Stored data

··········

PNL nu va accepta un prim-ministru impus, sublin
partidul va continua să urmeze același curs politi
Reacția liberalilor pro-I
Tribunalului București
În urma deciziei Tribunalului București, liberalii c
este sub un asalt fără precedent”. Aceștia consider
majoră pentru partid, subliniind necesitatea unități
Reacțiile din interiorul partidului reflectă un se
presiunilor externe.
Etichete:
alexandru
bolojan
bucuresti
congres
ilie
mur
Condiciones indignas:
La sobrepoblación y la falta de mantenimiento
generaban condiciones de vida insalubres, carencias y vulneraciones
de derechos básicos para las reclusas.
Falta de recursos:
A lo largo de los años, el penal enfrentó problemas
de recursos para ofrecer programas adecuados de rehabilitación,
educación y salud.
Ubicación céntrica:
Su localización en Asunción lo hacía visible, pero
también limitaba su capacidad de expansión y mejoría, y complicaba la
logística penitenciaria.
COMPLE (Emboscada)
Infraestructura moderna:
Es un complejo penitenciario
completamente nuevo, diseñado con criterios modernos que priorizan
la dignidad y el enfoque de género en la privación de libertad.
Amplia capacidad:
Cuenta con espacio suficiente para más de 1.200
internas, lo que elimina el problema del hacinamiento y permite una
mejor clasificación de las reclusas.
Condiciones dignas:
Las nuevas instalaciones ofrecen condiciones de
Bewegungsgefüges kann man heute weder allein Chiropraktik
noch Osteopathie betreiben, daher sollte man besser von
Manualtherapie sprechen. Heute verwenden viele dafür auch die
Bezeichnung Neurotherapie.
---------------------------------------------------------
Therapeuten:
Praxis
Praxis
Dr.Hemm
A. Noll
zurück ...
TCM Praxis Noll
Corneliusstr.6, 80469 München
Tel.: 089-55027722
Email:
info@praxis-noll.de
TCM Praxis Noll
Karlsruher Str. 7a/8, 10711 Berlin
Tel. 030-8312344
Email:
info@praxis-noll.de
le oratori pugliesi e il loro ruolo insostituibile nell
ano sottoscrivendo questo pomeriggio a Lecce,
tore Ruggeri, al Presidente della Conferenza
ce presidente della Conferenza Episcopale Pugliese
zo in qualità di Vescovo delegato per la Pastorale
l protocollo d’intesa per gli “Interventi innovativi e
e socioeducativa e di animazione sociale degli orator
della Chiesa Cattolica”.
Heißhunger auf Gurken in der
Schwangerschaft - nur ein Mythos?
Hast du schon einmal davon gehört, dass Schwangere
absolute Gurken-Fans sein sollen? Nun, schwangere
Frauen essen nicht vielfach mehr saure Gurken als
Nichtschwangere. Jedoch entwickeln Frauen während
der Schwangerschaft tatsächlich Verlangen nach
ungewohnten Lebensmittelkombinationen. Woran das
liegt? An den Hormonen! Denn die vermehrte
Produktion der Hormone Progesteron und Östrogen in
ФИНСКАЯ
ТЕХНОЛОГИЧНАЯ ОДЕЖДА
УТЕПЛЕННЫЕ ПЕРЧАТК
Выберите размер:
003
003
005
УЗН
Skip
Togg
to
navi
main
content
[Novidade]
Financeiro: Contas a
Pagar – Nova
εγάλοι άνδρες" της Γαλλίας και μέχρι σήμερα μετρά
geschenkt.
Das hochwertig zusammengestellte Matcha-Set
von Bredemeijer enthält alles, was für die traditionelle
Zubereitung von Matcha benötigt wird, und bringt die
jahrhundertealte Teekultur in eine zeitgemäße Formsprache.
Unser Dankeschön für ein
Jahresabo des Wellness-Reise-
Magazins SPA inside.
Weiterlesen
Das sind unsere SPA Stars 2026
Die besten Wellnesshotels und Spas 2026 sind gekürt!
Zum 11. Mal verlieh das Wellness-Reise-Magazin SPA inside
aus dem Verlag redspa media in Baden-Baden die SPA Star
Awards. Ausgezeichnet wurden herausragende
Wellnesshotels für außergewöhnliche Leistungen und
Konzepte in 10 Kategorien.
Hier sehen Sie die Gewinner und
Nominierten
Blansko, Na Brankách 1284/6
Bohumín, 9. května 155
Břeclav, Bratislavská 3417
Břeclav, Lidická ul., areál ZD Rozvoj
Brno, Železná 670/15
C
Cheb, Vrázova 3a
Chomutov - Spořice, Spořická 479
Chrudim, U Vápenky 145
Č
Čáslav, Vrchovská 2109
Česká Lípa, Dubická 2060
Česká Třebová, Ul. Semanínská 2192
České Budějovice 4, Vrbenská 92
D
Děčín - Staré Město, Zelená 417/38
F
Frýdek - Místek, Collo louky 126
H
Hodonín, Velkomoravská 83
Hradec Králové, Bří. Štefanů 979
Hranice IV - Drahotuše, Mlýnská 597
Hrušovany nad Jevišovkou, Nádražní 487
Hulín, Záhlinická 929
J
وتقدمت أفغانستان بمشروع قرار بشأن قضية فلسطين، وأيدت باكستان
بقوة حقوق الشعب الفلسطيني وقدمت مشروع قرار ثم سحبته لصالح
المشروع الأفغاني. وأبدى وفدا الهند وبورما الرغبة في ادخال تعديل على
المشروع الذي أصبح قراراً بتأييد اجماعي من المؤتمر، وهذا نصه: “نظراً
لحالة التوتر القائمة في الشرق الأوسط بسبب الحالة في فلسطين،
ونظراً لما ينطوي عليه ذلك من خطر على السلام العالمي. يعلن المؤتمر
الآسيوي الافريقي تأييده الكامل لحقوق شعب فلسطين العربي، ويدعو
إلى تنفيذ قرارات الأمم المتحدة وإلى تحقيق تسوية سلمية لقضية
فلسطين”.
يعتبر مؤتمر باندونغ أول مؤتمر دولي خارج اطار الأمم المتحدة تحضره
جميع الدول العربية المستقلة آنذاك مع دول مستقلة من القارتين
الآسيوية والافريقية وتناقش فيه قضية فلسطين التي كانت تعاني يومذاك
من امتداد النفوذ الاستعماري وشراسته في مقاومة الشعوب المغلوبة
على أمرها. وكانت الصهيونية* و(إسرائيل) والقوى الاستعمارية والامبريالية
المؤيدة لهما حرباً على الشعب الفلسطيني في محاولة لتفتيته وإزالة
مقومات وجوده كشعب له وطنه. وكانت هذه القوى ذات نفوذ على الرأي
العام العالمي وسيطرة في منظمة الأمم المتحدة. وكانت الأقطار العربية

··········

→ DIRECTIONS
Check each line of the records above for the word "الفلسطيني", count the lines that have it, and give only the count.

→ EXERCISE ANSWER
2